The county fair movement was one of the first agricultural movements in the county. Two fair associations successfully existed in Fergus Falls, their grounds being situated north of the city-one on the ground now occupied by the state insane hospital, the other immediately east of the first location. The principal feature of the first fairs was horse racing and the Otter Tail county fair suffered from the decline that affected fair interests in the eighties and discontinued. The grounds were later used as an athletic park, but fell into dilapidation and were finally sold.

**Work order:** From the passage on the county fair, list in order each use or fate of the fair grounds that it gives, beginning with their use for the fairs.

**Supplied entries:**
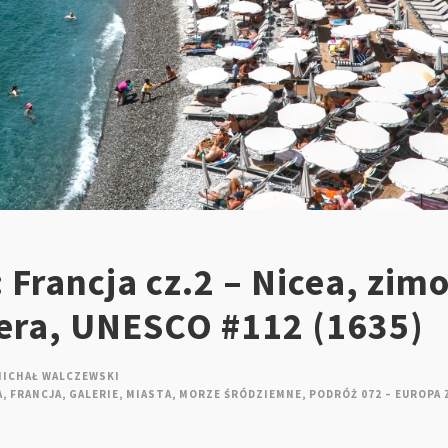
 Francja cz.2 – Nicea, zim
iera, UNESCO #112 (1635)
MICHAŁ WALCZEWSKI
A
,
FRANCJA
,
GALERIE
,
MIASTA
,
MORZE ŚRÓDZIEMNE
,
PODRÓŻ 072 – EUROPA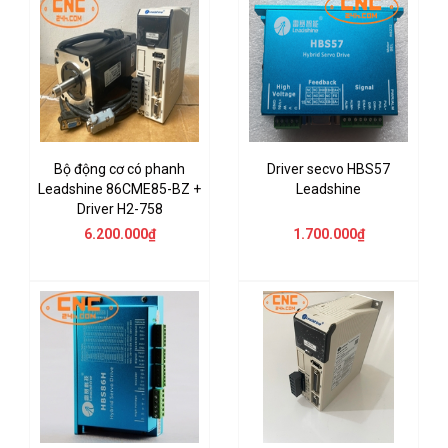
Bộ động cơ có phanh
Driver secvo HBS57
Leadshine 86CME85-BZ +
Leadshine
Driver H2-758
6.200.000₫
1.700.000₫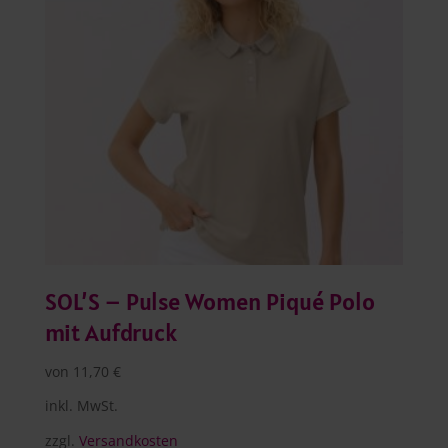
SOL’S – Pulse Women Piqué Polo
mit Aufdruck
von
11,70
€
inkl. MwSt.
zzgl.
Versandkosten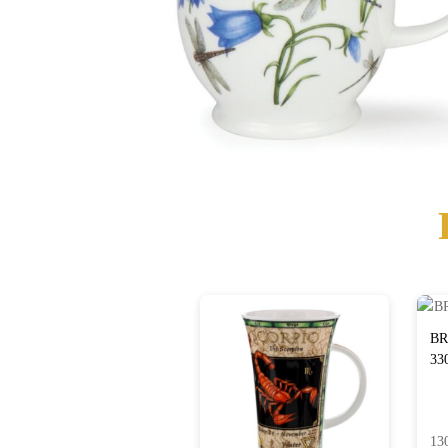
BR
33
13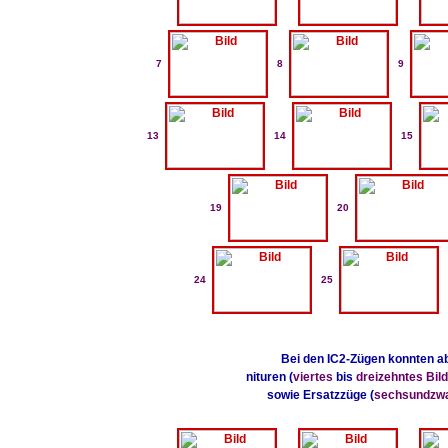
7
8
9
13
14
15
19
20
24
25
Bei den IC2-Zügen konnten a
nituren (
viertes
bis
dreizehntes Bild
sowie Ersatzzüge (
sechsundzw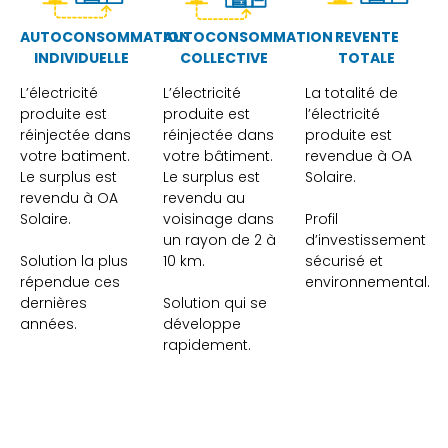
AUTOCONSOMMATION
AUTOCONSOMMATION
REVENTE
INDIVIDUELLE
COLLECTIVE
TOTALE
L’électricité
L’électricité
La totalité de
produite est
produite est
l’électricité
réinjectée dans
réinjectée dans
produite est
votre batiment.
votre bâtiment.
revendue à OA
Le surplus est
Le surplus est
Solaire.
revendu à OA
revendu au
Solaire.
voisinage dans
Profil
un rayon de 2 à
d’investissement
Solution la plus
10 km.
sécurisé et
répendue ces
environnemental.
dernières
Solution qui se
années.
développe
rapidement.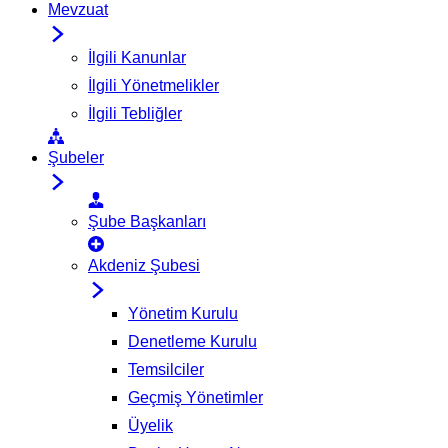
Mevzuat
İlgili Kanunlar
İlgili Yönetmelikler
İlgili Tebliğler
Şubeler
Şube Başkanları
Akdeniz Şubesi
Yönetim Kurulu
Denetleme Kurulu
Temsilciler
Geçmiş Yönetimler
Üyelik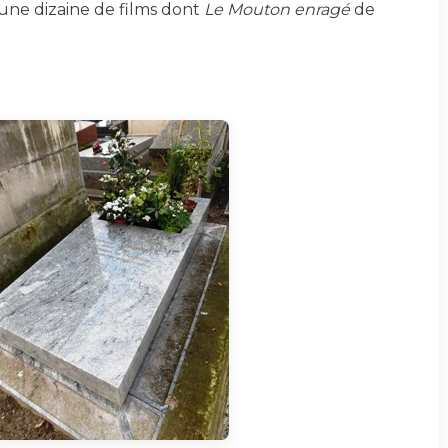
 une dizaine de films dont
Le Mouton enragé
de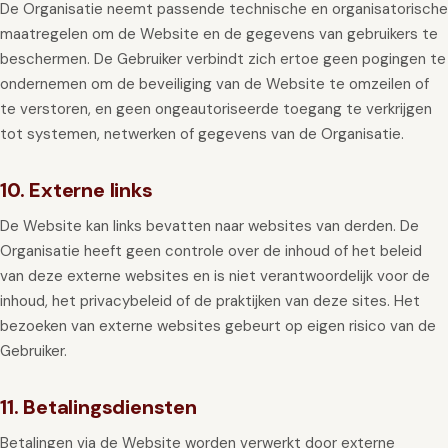
De Organisatie neemt passende technische en organisatorische
maatregelen om de Website en de gegevens van gebruikers te
beschermen. De Gebruiker verbindt zich ertoe geen pogingen te
ondernemen om de beveiliging van de Website te omzeilen of
te verstoren, en geen ongeautoriseerde toegang te verkrijgen
tot systemen, netwerken of gegevens van de Organisatie.
10. Externe links
De Website kan links bevatten naar websites van derden. De
Organisatie heeft geen controle over de inhoud of het beleid
van deze externe websites en is niet verantwoordelijk voor de
inhoud, het privacybeleid of de praktijken van deze sites. Het
bezoeken van externe websites gebeurt op eigen risico van de
Gebruiker.
11. Betalingsdiensten
Betalingen via de Website worden verwerkt door externe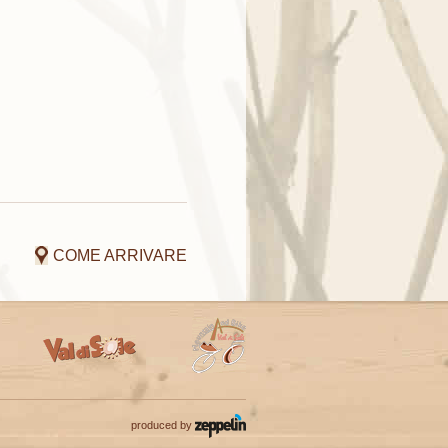
COME ARRIVARE
produced by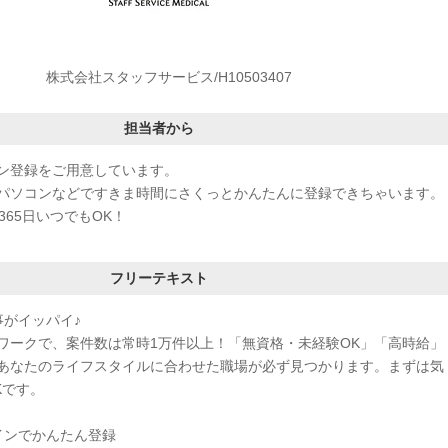
株式会社スタッフサービス/H10503407
担当者から
ン登録をご用意しています。
パソコンなどですきま時間にさくっとかんたんに登録できちゃいます。
365日いつでもOK！
フリーテキスト
事がイッパイ♪
ワークで、案件数は常時1万件以上！「無資格・未経験OK」「高時給」
あなたのライフスタイルに合わせた職場が必ず見つかります。まずは気
Kです。
インでかんたん登録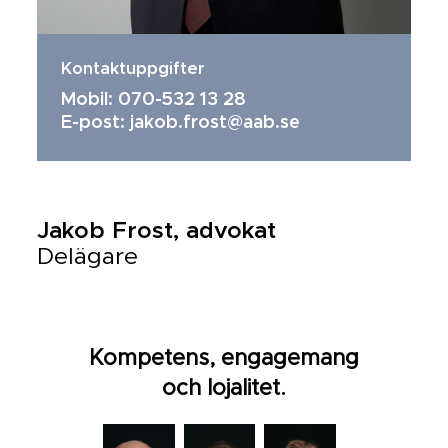
Kontaktuppgifter
Mobil: 070-532 13 28
E-post: jakob.frost@aab.se
Jakob Frost, advokat
Delägare
Kompetens, engagemang
och lojalitet.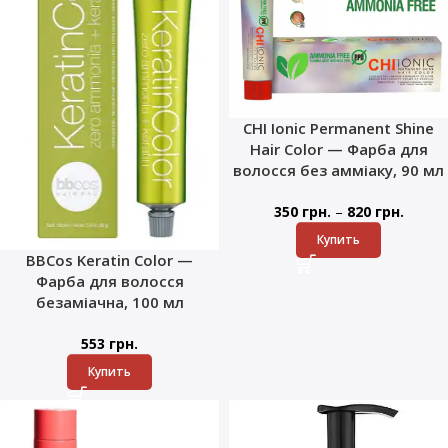
CHI Ionic Permanent Shine
Hair Color — Фарба для
волосся без амміаку, 90 мл
–
350
грн.
820
грн.
Купить
BBCos Keratin Color —
Фарба для волосся
безаміачна, 100 мл
553
грн.
Купить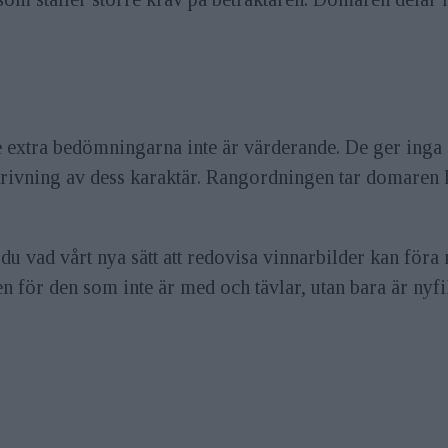
re extra bedömningarna inte är värderande. De ger inga
rivning av dess karaktär. Rangordningen tar domaren ha
m du vad vårt nya sätt att redovisa vinnarbilder kan föra 
 för den som inte är med och tävlar, utan bara är nyfik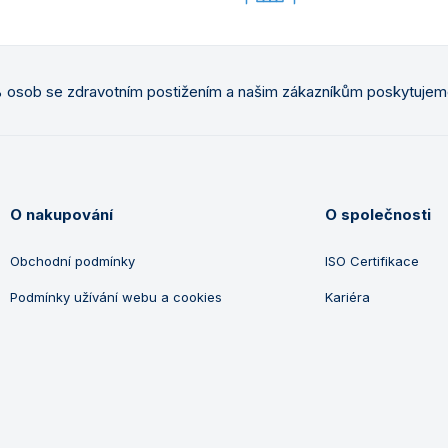
osob se zdravotním postižením a našim zákazníkům poskytuje
O nakupování
O společnosti
Obchodní podmínky
ISO Certifikace
Podmínky užívání webu a cookies
Kariéra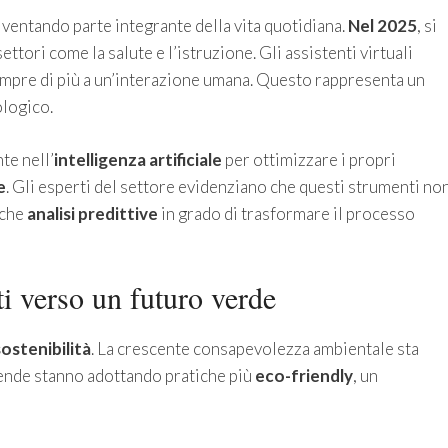
diventando parte integrante della vita quotidiana.
Nel 2025
, si
ettori come la salute e l’istruzione. Gli assistenti virtuali
mpre di più a un’interazione umana. Questo rappresenta un
logico.
te nell’
intelligenza artificiale
per ottimizzare i propri
e
. Gli esperti del settore evidenziano che questi strumenti no
nche
analisi predittive
in grado di trasformare il processo
ti verso un futuro verde
sostenibilità
. La crescente consapevolezza ambientale sta
iende stanno adottando pratiche più
eco-friendly
, un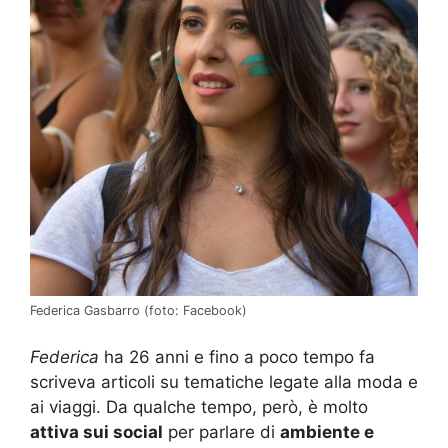
Federica Gasbarro (foto: Facebook)
Federica
ha 26 anni e fino a poco tempo fa
scriveva articoli su tematiche legate alla moda e
ai viaggi. Da qualche tempo, però, è molto
attiva sui social
per parlare di
ambiente e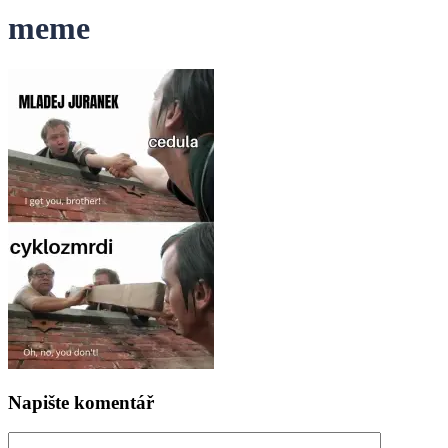
meme
Napište komentář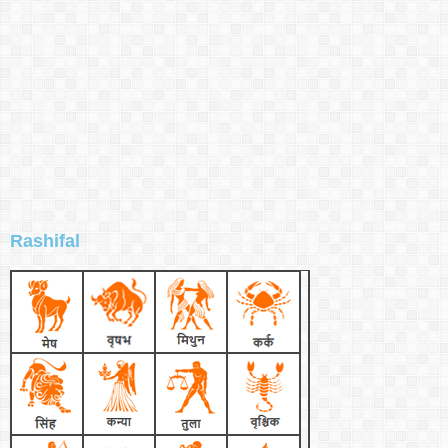
Rashifal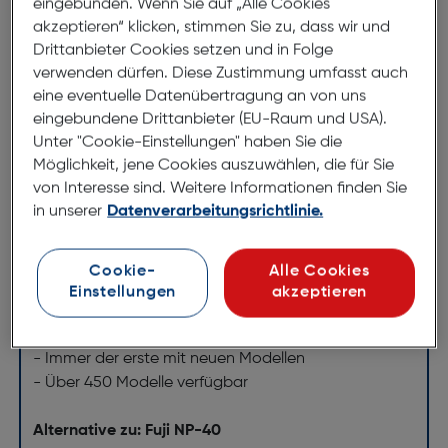
eingebunden. Wenn Sie auf „Alle Cookies
ArtNr.: 170067153
akzeptieren“ klicken, stimmen Sie zu, dass wir und
Drittanbieter Cookies setzen und in Folge
Jupio Kamera- und Camcorder Akkus.
verwenden dürfen. Diese Zustimmung umfasst auch
Jupio ist Spezialist im Bereich von Aftermarket-
eine eventuelle Datenübertragung an von uns
Akkus für digitale Kameras und Videokameras und
eingebundene Drittanbieter (EU-Raum und USA).
Unter "Cookie-Einstellungen" haben Sie die
bietet das breiteste Sortiment im Markt. Neben den
Möglichkeit, jene Cookies auszuwählen, die für Sie
neuesten Modellen sind auch Akkus für ältere
von Interesse sind. Weitere Informationen finden Sie
Kameras und Videokameras ständig lieferbar. Die
in unserer
Datenverarbeitungsrichtlinie.
Qualität der Jupio Kamera Akkus wird mit einer
Garantie von wohlgemerkt 3 Jahren unterstützt.
Cookie-
Alle Cookies
- Spitzenqualität mit 3 Jahren No-Nonsense
Einstellungen
akzeptieren
Garantie
- Das breiteste Sortiment im Markt
- Immer der erste mit neuen Modellen
- Über 450 Modelle verfügbar
Alternative zu: Fuji NP-40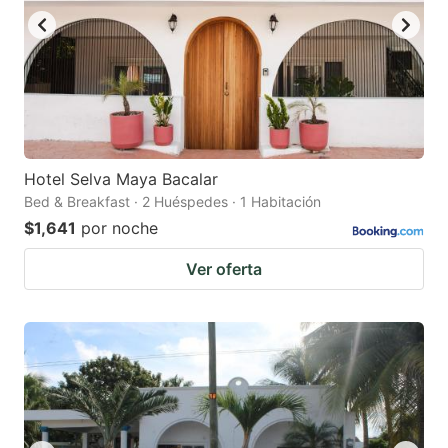
Hotel Selva Maya Bacalar
Bed & Breakfast · 2 Huéspedes · 1 Habitación
$1,641
por noche
Ver oferta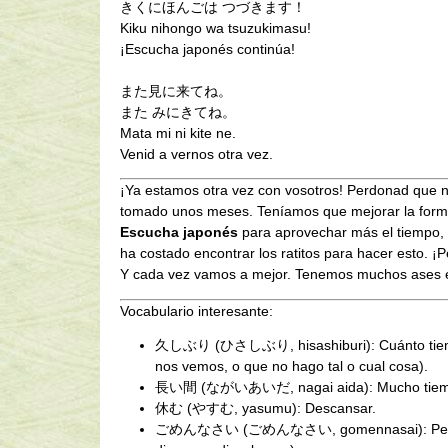
きくにほんごは つづきます！
Kiku nihongo wa tsuzukimasu!
¡Escucha japonés continúa!
また見に来てね。
また みにきてね。
Mata mi ni kite ne.
Venid a vernos otra vez.
¡Ya estamos otra vez con vosotros! Perdonad que
tomado unos meses. Teníamos que mejorar la form
Escucha japonés
para aprovechar más el tiempo,
ha costado encontrar los ratitos para hacer esto. ¡P
Y cada vez vamos a mejor. Tenemos muchos ases 
Vocabulario interesante:
久しぶり (ひさしぶり, hisashiburi): Cuánto tiem
nos vemos, o que no hago tal o cual cosa).
長い間 (ながいあいだ, nagai aida): Mucho tiem
休む (やすむ, yasumu): Descansar.
ごめんなさい (ごめんなさい, gomennasai): Perd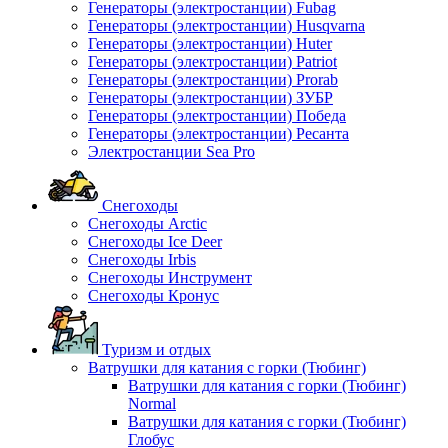
Генераторы (электростанции) Fubag
Генераторы (электростанции) Husqvarna
Генераторы (электростанции) Huter
Генераторы (электростанции) Patriot
Генераторы (электростанции) Prorab
Генераторы (электростанции) ЗУБР
Генераторы (электростанции) Победа
Генераторы (электростанции) Ресанта
Электростанции Sea Pro
Снегоходы
Снегоходы Arctic
Снегоходы Ice Deer
Снегоходы Irbis
Снегоходы Инструмент
Снегоходы Кронус
Туризм и отдых
Ватрушки для катания с горки (Тюбинг)
Ватрушки для катания с горки (Тюбинг)
Normal
Ватрушки для катания с горки (Тюбинг)
Глобус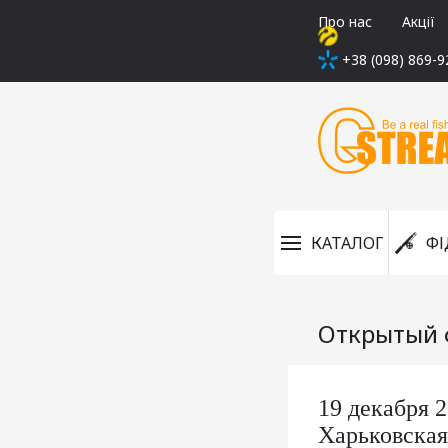
Про нас
Акції
+38 (098) 869-9
КАТАЛОГ
ФІ
Открытый 
19 декабря 
Харьковская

**Final answer:**
1. Site of the county fairs, whose principal feature was horse racing
2. Used as an athletic park
3. Fell into dilapidation
4. Finally sold